Question

In the figure, AP is a tangent to the circle and $\Delta$APB is an isosceles triangle. Also $m\angle APB={50}^o$. Find the angle of $\Delta$ABC and $\Delta$ APB.

Answer 1

Since PB is not a tangent, PA and PB are not equal.
In $\Delta APB,m\angle BPA={50}^o$ (given)
$m\angle BAP={50}^o$ (Two angles in an isosceles triangle are equal)

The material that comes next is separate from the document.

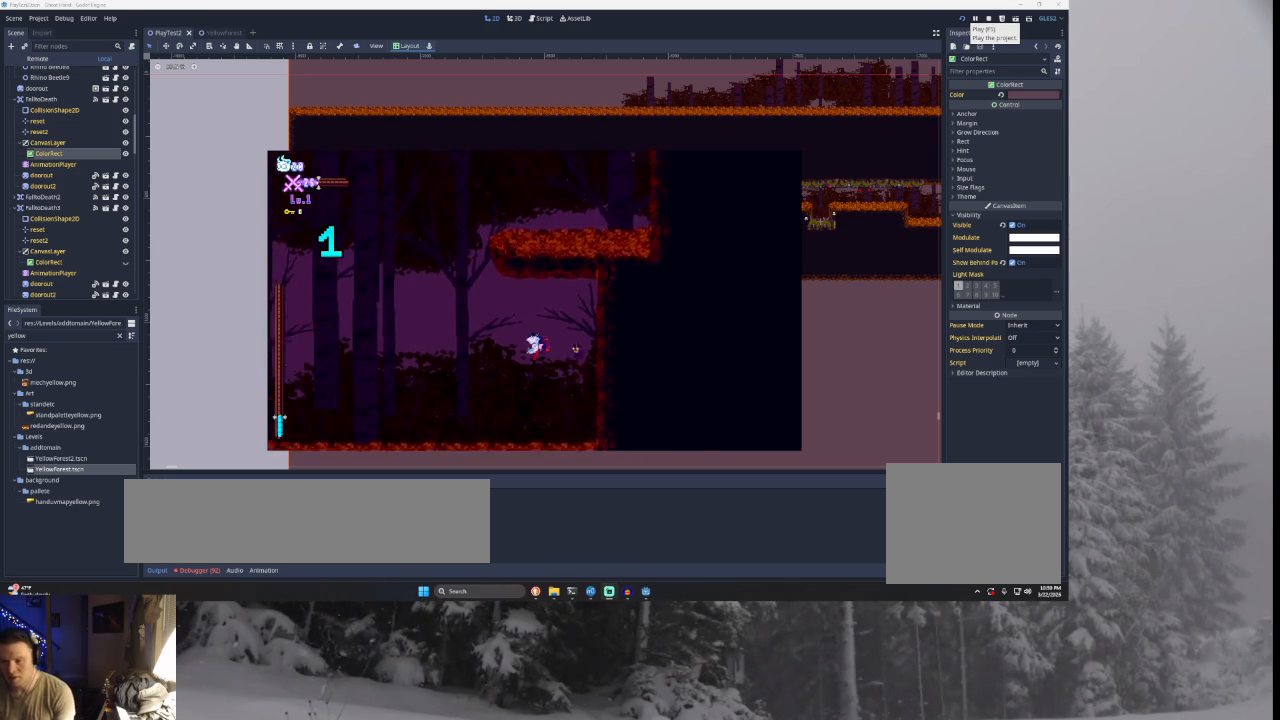
{"buttons": [], "left_stick": "left", "right_stick": "center", "events": [[67, "TRIANGLE", "up"]]}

So, now using angle sum property in $\Delta$APB, we have
$m\angle ABP={180}^o-({50}^o+{50}^o)={80}^o$
In $\Delta ABC,m\angle ABC={180}^o-{80}^o={100}^o$
$m\angle ACB=m\angle BAP={50}^o$
(Each of the two angles made by a tangent to a circle and a chord through the point of contact is equal to an angle in the segment on the other side of the chord.)

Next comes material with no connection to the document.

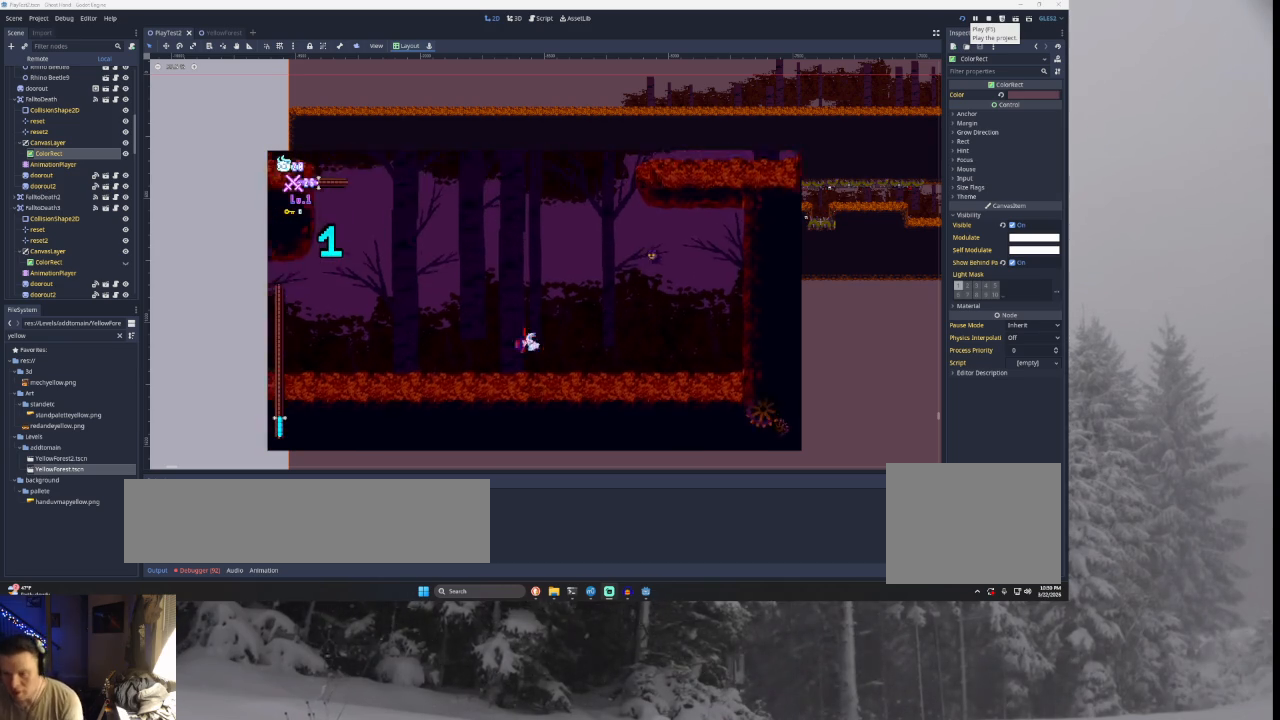
{"buttons": [], "left_stick": "left", "right_stick": "center", "events": []}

Now using angle sum property in $\Delta$ACB, we have
$m\angle BAC={180}^o-({100}^o+{50}^o)={30}^o$
Note: Given that $\Delta$APB is isosceles, but its equal sides are not given. The angles calculated above are based on the assumption that BA = BP. If we take AP = AB, it is not possible to find all the angles.